Elias Atienza | Senior Reporter

A post shared on Facebook claims the Supreme Court of the United States “canceled” universal vaccination.

Verdict: False

The Supreme Court has not ruled on or canceled universal vaccination.

Fact Check:

“In the United States, the Supreme Court has canceled universal vaccination,” the post reads. “Bill Gates, US Chief Infectious Disease Specialist Fauci, and Big Pharma have lost a lawsuit in the US Supreme Court, failing to prove that all of their vaccines over the past 32 years have been safe for the health of citizens! The lawsuit was filed by a group of scientists led by Senator Kennedy.”

There is, however, no indication the Supreme Court “canceled universal vaccination” in a ruling. A search through the Supreme Court’s recent opinions showed no case regarding universal vaccines. Check Your Fact also looked through the Supreme Court’s docket and did not find any case mentioning such a thing. Nor was there a case mentioning both Gates and Fauci.

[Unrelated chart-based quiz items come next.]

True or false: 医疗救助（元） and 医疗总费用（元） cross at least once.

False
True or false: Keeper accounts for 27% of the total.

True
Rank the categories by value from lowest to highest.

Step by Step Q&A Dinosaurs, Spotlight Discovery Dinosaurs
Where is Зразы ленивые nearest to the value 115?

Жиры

Had a lawsuit filed by Robert F. Kennedy Jr. against Gates and Fauci led to the Supreme Court deciding against universal vaccines, media outlets would have reported on it, yet none have done so. (RELATED: Did Pfizer Create A COVID-19 Vaccine ‘Vaporizer Cartridge’?)

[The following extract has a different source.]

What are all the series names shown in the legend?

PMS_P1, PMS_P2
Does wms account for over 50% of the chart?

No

In 1905, the Supreme Court ruled in Jacobson v. Massachusetts that state laws requiring vaccines do not violate the 14th Amendment, according to the Constitution Center. The court in 1922 upheld the ruling in Zucht v. King, a case about school districts mandating vaccines for school children, per the Constitution Center.

The U.S. Equal Employment Opportunity Commission (EEOC) stated that employers can require employees to get the COVID-19 vaccine, though there are medical and religious exemptions, according to NPR. The EEOC also allowed companies to require flu shots and other vaccines, the outlet reported. A 2019 Congressional Research Service report found that all states and the District of Columbia require specific vaccines for school children, with some states allowing exemptions.

Additionally, Kennedy is not a senator, further adding to the post’s dubiousness. He is a lawyer who has previously published misinformation about vaccines, according to the Associated Press.

The Facebook post appears to reference a baseless claim that has been circulating since at least 2019. Anti-vaccine group Informed Consent Action Network (ICAN) in 2018 filed a Freedom of Information lawsuit, handled by the Southern District of New York, asking the Department of Health and Human Services (HHS) for vaccine safety reports, according to AFP. When HHS said the reports couldn’t be found, ICAN erroneously claimed the agency had not studied vaccine side effects for 30 years, the outlet reported. PolitiFact debunked the claim that HHS admitted it failed to monitor vaccine side effects and safety in 2019.